Dieses Ergebnis wird durch das gemäß § 109 SGG eingeholte Gutachten des Arztes für Neurologie und Psychiatrie, Psychoanalyse, Facharzt für Psychotherapeutische Medizin Dr. Ke. vom 05. Dezember 2005 nicht erschüttert. Wie Facharzt für Innere Medizin Dr. B. in seiner Stellungnahme vom 15. Februar 2006, die der Senat als Parteivorbringen der Beklagten berücksichtigt, überzeugend einwendet, hat dieser Sachverständige eine Erhebung des Tagesablaufs und des Freizeitverhaltens weitgehend vermieden, allenfalls eine abends gedrückte Stimmungslage mit Versagensängsten und Symptomen sozialer Phobie festgehalten. Das Ausmaß einer depressiven Störung ist letztlich nicht näher quantifiziert worden. Verdeutlichungstendenzen hat auch der Sachverständige Dr. Ke. eingeräumt und lediglich Simulationen ausschließen wollen. Die Schlussfolgerung des Sachverständigen, es seien zwar Arbeiten im Umfang von täglich drei Stunden, nicht jedoch von sechs Stunden möglich, wird deshalb nicht nachvollziehbar begründet. Dass eine vorübergehend bestehende stärkere Beeinträchtigung erst nach einer Therapie von mindestens zwei Jahren behoben werden könnte, erschließt sich nicht. Eine wesentliche Verschlimmerung gegenüber den Verhältnissen bei der Untersuchung durch den Sachverständigen Dr. Br. wird nicht begründet, nachdem eine gleichbleibende Leistungsfähigkeit seit dem Zeitpunkt der Krankschreibung vom 12. November 2003 angenommen wird

Bei dieser Sachlage sieht sich der Senat nicht zu einer neuen Begutachtung im Berufungsverfahren gedrängt. Im Berufungsverfahren hat der Kläger im Wesentlichen auf die unterschiedlichen Auffassungen der Sachverständigen Bezug genommen. Aus den Gutachten (Obermedizinalrat W. vom MDK, 10. Januar 2005 und Dr. Kr. von der Agentur für Arbeit Ludwigsburg, 11. März 2005), auf die der Kläger in der Berufungsbegründung verwiesen hat, ergibt sich nichts Abweichendes. Die ärztlichen Äußerungen liegen vor der Begutachtung durch den Sachverständigen Dr. Br., wobei Dr. Kr. im Wesentlichen auf die dem Kläger günstige Zeugenaussage der Ärztin Dr. Sc. verweist.

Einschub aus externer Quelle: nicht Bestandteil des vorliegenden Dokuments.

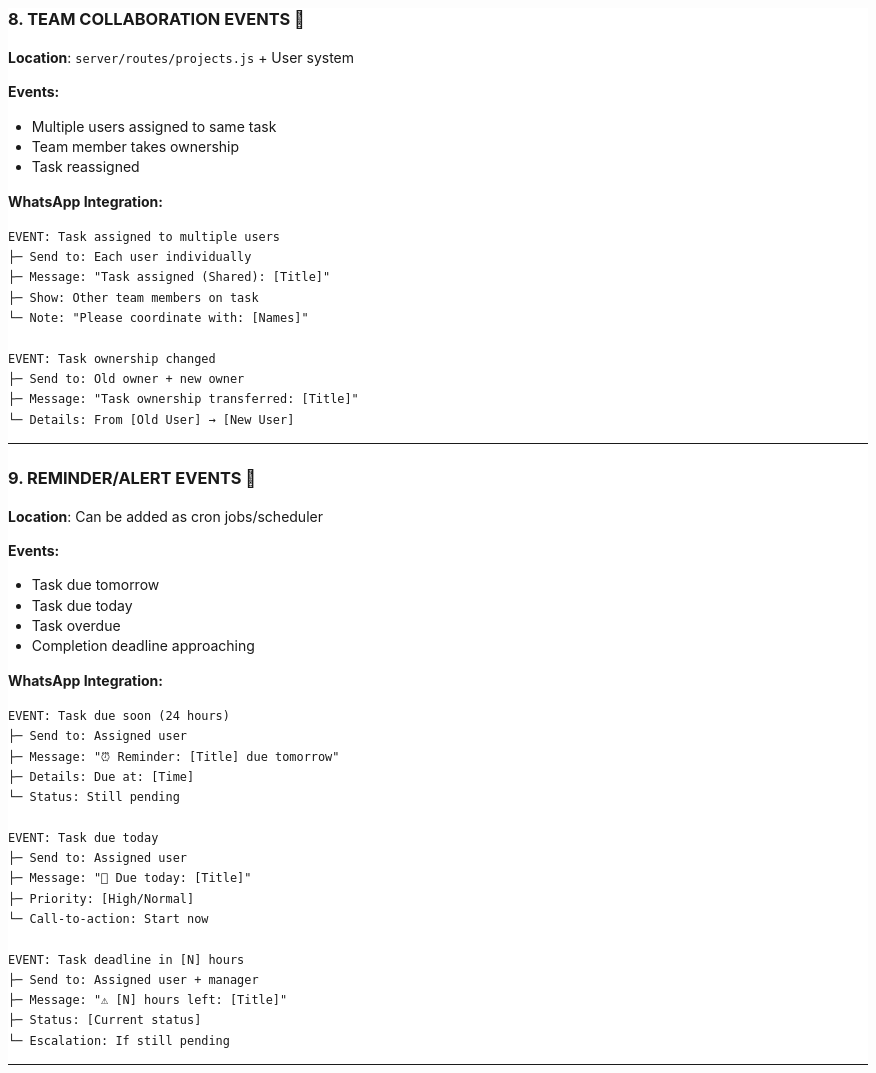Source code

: 
### **8. TEAM COLLABORATION EVENTS** 👥
**Location**: `server/routes/projects.js` + User system

**Events:**
- Multiple users assigned to same task
- Team member takes ownership
- Task reassigned

**WhatsApp Integration:**
```
EVENT: Task assigned to multiple users
├─ Send to: Each user individually
├─ Message: "Task assigned (Shared): [Title]"
├─ Show: Other team members on task
└─ Note: "Please coordinate with: [Names]"

EVENT: Task ownership changed
├─ Send to: Old owner + new owner
├─ Message: "Task ownership transferred: [Title]"
└─ Details: From [Old User] → [New User]
```

---

### **9. REMINDER/ALERT EVENTS** 📢
**Location**: Can be added as cron jobs/scheduler

**Events:**
- Task due tomorrow
- Task due today
- Task overdue
- Completion deadline approaching

**WhatsApp Integration:**
```
EVENT: Task due soon (24 hours)
├─ Send to: Assigned user
├─ Message: "⏰ Reminder: [Title] due tomorrow"
├─ Details: Due at: [Time]
└─ Status: Still pending

EVENT: Task due today
├─ Send to: Assigned user
├─ Message: "📌 Due today: [Title]"
├─ Priority: [High/Normal]
└─ Call-to-action: Start now

EVENT: Task deadline in [N] hours
├─ Send to: Assigned user + manager
├─ Message: "⚠️ [N] hours left: [Title]"
├─ Status: [Current status]
└─ Escalation: If still pending
```

---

Soweit eine somatoforme Schmerzstörung und phobische Entwicklung gewissen Ausmaßes zuzugestehen sind, führt dies nur zu den Einschränkungen, dass Tätigkeiten unter Zusatzbelastungen wie Akkord-, Schicht- oder Nachtarbeit, Zeitdruck, erhöhte Eigenverantwortung auszuschließen sind. Diesbezüglich liegt der Ausnahmefall einer Summierung von ungewöhnlichen Leistungseinschränkungen oder einer schweren spezifischen Behinderung (vgl. Großer Senat BSGE 80, 24 = SozR 3-2600 § 44 Nr. 8), der die konkrete Benennung einer Tätigkeit fordern würde, nicht vor.

Die Kostenentscheidung beruht auf § 193 SGG.

Gründe zur Zulassung der Revision bestehen nicht.